So, that's my first Arduino project in a few months! Thanks for the comments and questions. The site has apparently had over 11,000 hits, which completely amazes me. Please keep the comments and suggestions coming. I think next up will be another Chinese knock-off phone review.


12 comments:

  1. Hi, congratulations on the job, I would like, if you can rewrite the client code, but with the library ,
    thank you very much.
    Regards, Diego.

    ReplyDelete
  2. Hi Diego - Do you mean rewriting the client to use the Arduino Ethernet library instead of the AF_xport library? Good idea, but I don't have time right now and I don't have two of the Arduino Ethernet shields! :-)

    I've got a couple of other projects I'm working on right now that I will right up in a few weeks.

    ReplyDelete
  3. Yes, that was my idea, but do not worry if you feel like when you have time would be nice if you did, a greeting.

    ReplyDelete
  4. Hi, as you say "Conceptually [...] with the right networking setup, the client could be in New York and the server in Instanbul."

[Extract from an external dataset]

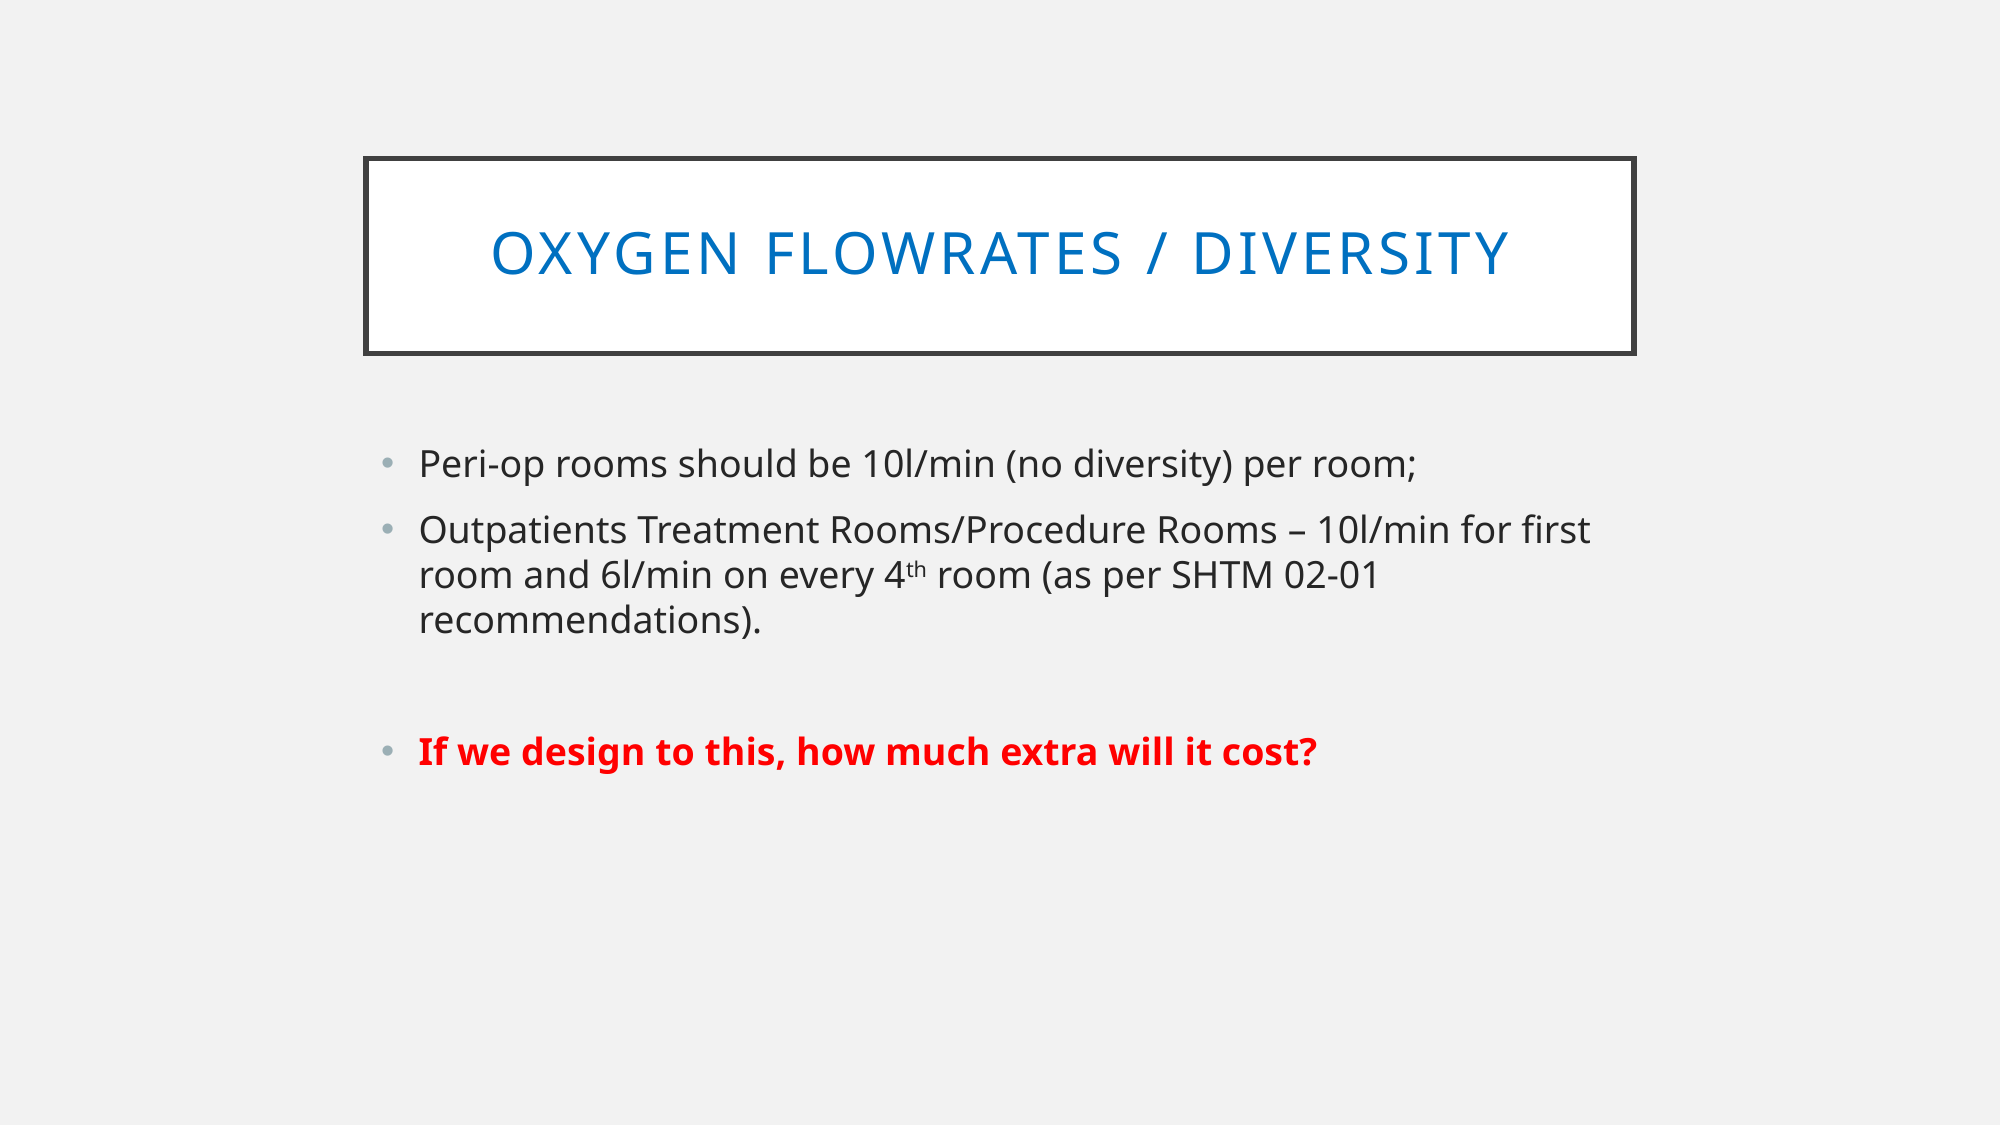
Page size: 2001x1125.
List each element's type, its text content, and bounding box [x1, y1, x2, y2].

    To enable such a setup despite firewalls, NATs and the lack of public IPv4 addresses, we are developing a simple, open source relay server based on HTTP. For more info please visit http://yaler.org/

    Regards,
    Thomas

    ReplyDelete
  5. Hi Tamberg - Thanks for the info! I don't usually publish comments with links in them, but since this isn't spam and it looks very interesting, I will post this!!

    I will try to get to testing this out in a while. I was also looking at possible using the Twilio (www.twilio.com) to allow control via dial-in voice at some point as well.

    regards,

    Torchris

    ReplyDelete
  6. Cool, thanks for documenting! I've done something somewhat similar: http://www.tnhsmith.net/Other/Orbduino/index.htm

    Temperature is the only real "read" I have right now, but looking to add more monitoring...
    Thanks again!

    ReplyDelete
  7. Hi,

    I was trying to get your code to work on two arduino ethernet shields and was wondering how you would empliment the client code. b/c i am not having any luck.

    ReplyDelete
  8. Hi Thomas - That would take quite a bit of study to figure out and I did this almost one year ago! Maybe look at some of my other projects where I have used the Ethernet Shield and see if you can figure it out. As usual, look at the examples in the Ethernet library documentation on www.arduino.cc.

    ReplyDelete
  9. Hi I realize its been a while since you posted this project but its exactly wha I am looking for and was wondering if you have made any changes or improvements since the post in 2010?
    BTW great work!!!

    ReplyDelete
    Replies
    1. Thanks very much, fxmech! Sorry, no, I had brave intentions of doing more with this, but so far no. It would be cooler if the networking was over wifi! Best of luck with your project.